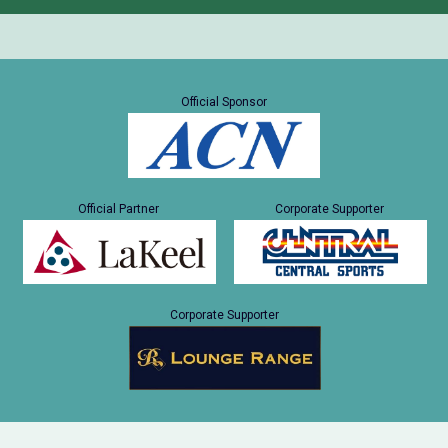
Official Sponsor
Official Partner
Corporate Supporter
Corporate Supporter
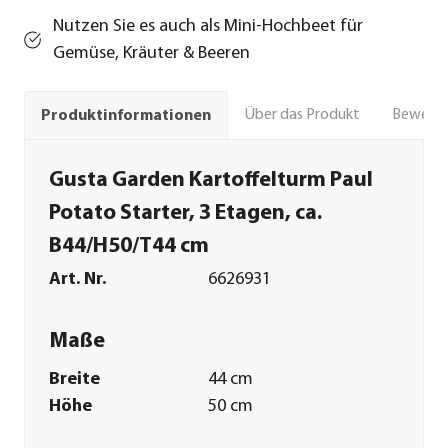
Nutzen Sie es auch als Mini-Hochbeet für
Gemüse, Kräuter & Beeren
Über das Produkt
Bewert
Produktinformationen
Gusta Garden Kartoffelturm Paul
Potato Starter, 3 Etagen, ca.
B44/H50/T44 cm
Art. Nr.
6626931
Maße
Breite
44 cm
Höhe
50 cm
Tiefe
44 cm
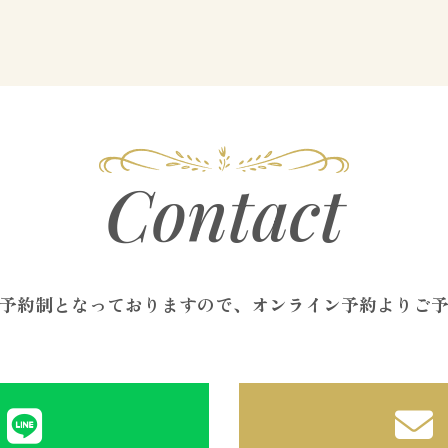
Contact
予約制となっておりますので、オンライン予約よりご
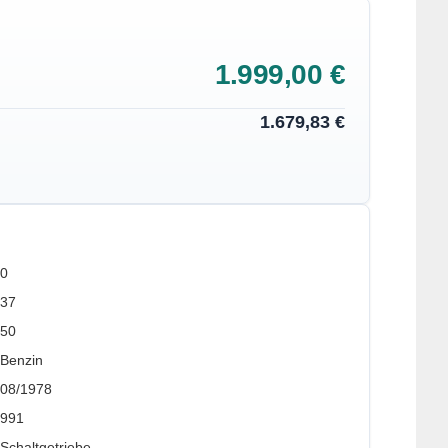
1.999,00 €
1.679,83 €
0
37
50
Benzin
08/1978
991
Schaltgetriebe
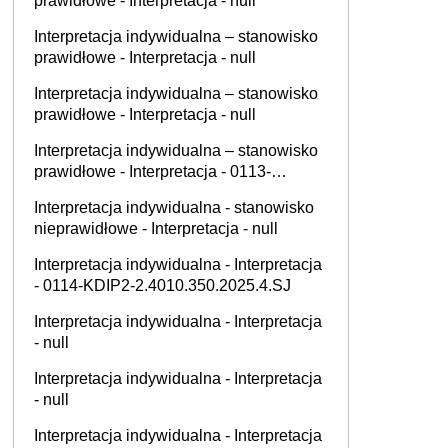
prawidłowe - Interpretacja - null
Interpretacja indywidualna – stanowisko
prawidłowe - Interpretacja - null
Interpretacja indywidualna – stanowisko
prawidłowe - Interpretacja - null
Interpretacja indywidualna – stanowisko
prawidłowe - Interpretacja - 0113-
KDIPT1-1.4012.802.2025.2.WL
Interpretacja indywidualna - stanowisko
nieprawidłowe - Interpretacja - null
Interpretacja indywidualna - Interpretacja
- 0114-KDIP2-2.4010.350.2025.4.SJ
Interpretacja indywidualna - Interpretacja
- null
Interpretacja indywidualna - Interpretacja
- null
Interpretacja indywidualna - Interpretacja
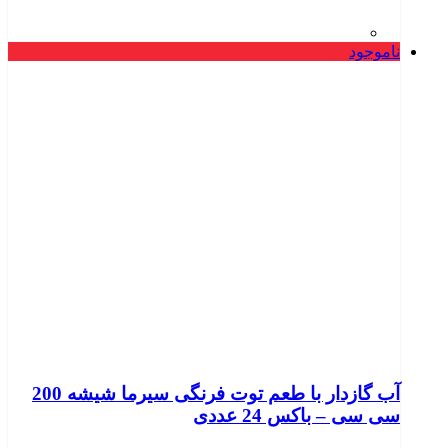
ناموجود
آب گازدار با طعم توت فرنگی سیرما شیشه 200
سی سی – باکس 24 عددی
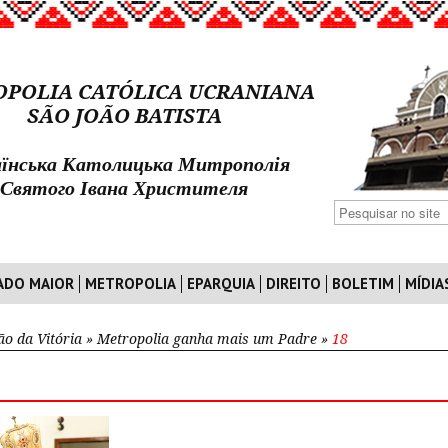
POLIA CATÓLICA UCRANIANA
SÃO JOÃO BATISTA
їнська Католицька Митрополія
Святого Івана Христителя
ADO MAIOR
METROPOLIA
EPARQUIA
DIREITO
BOLETIM
MÍDIA
ão da Vitória
»
Metropolia ganha mais um Padre
»
18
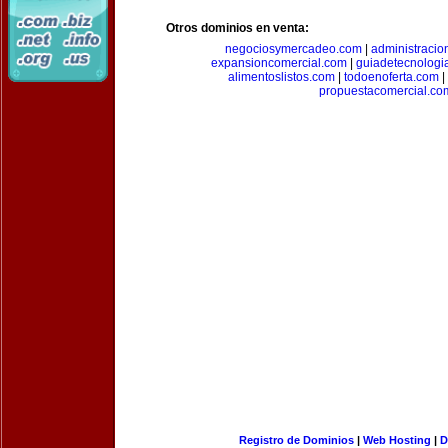
Otros dominios en venta:
negociosymercadeo.com
|
administracio
expansioncomercial.com
|
guiadetecnologi
alimentoslistos.com
|
todoenoferta.com
|
propuestacomercial.co
Registro de Dominios
|
Web Hosting
|
D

The task — Whenever a line of the data includes the word "Official", show that line in full.

Problem solution —
Official Sponsor
Official Partner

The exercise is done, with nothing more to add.